◆ **Extract provided**:
-=-=-=-=-

[mpich-discuss] Announcing the Release of MVAPICH2 1.9a, MVAPICH2-X 1.9a and OSU Micro-Benchmarks (OMB) 3.7
Jed Brown
jedbrown at mcs.anl.gov
Sun Sep 9 10:48:07 CDT 2012
Which version of MPICH2 is this based on? Does it support the nonblocking
collectives in MPICH2-1.5?
On Sep 9, 2012 10:22 AM, "Dhabaleswar Panda" <panda at cse.ohio-state.edu>
wrote:
> These releases might be of interest to some of the MPICH users. Thus, I am
> posting it here.
>
> Thanks,
>
> DK
>
>
> ---------- Forwarded message ----------
> Date: Sat, 8 Sep 2012 22:58:20 -0400 (EDT)
> From: Dhabaleswar Panda <panda at cse.ohio-state.edu>
> To: mvapich-discuss at cse.ohio-**state.edu<mvapich-discuss at cse.ohio-state.edu>
> Cc: Dhabaleswar Panda <panda at cse.ohio-state.edu>
> Subject: [mvapich-discuss] Announcing the Release of MVAPICH2 1.9a,
> MVAPICH2-X 1.9a and OSU Micro-Benchmarks (OMB) 3.7
>
> The MVAPICH team is pleased to announce the release of MVAPICH2 1.9a,
> MVAPICH2-X 1.9a (Hybrid MPI+PGAS (OpenSHMEM) with Unified
> Communication Runtime) and OSU Micro-Benchmarks (OMB) 3.7.
>
> Features, Enhancements, and Bug Fixes for MVAPICH2 1.9a (since
> MVAPICH2 1.8GA release) are listed here.
>
> * New Features and Enhancements (since 1.8GA):
> - Support for InfiniBand hardware UD-multicast
> - Scalable UD-multicast-based designs for collectives
> (Bcast, Allreduce and Scatter)
> - Sample Bcast numbers:
> http://mvapich.cse.ohio-state.**edu/performance/mvapich2/coll_**
> multicast.shtml<http://mvapich.cse.ohio-state.edu/performance/mvapich2/coll_multicast.shtml>
> - Enhanced Bcast and Reduce collectives with pt-to-pt communication
> - LiMIC-based design for Gather collective
> - Improved performance for shared-memory-aware collectives
> - Improved intra-node communication performance with GPU buffers
> using pipelined design
> - Improved inter-node communication performance with GPU buffers
> with non-blocking CUDA copies
> - Improved small message communication performance with
> GPU buffers using CUDA IPC design
> - Improved automatic GPU device selection and CUDA context management
> - Optimal communication channel selection for different
> GPU communication modes (DD, DH and HD) in different
> configurations (intra-IOH and inter-IOH)

-=-=-=-=-

◆ **Data extract**:
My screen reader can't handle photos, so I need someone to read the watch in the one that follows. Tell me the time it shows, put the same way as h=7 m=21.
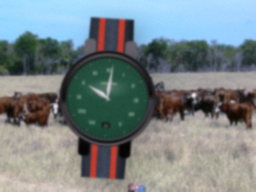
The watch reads h=10 m=1
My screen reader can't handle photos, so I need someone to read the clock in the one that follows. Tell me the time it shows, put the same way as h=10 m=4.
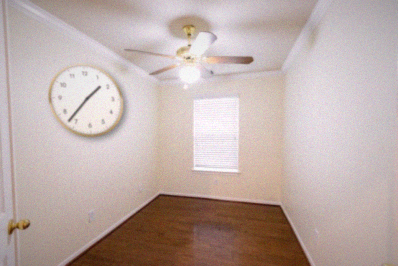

-=-=-=-=-

◆ **What the exercise asks**:
List the software releases announced in the MVAPICH2 release announcement.

◆ **Result of this exercise**:
- MVAPICH2 1.9a
- MVAPICH2-X 1.9a
- OSU Micro-Benchmarks (OMB) 3.7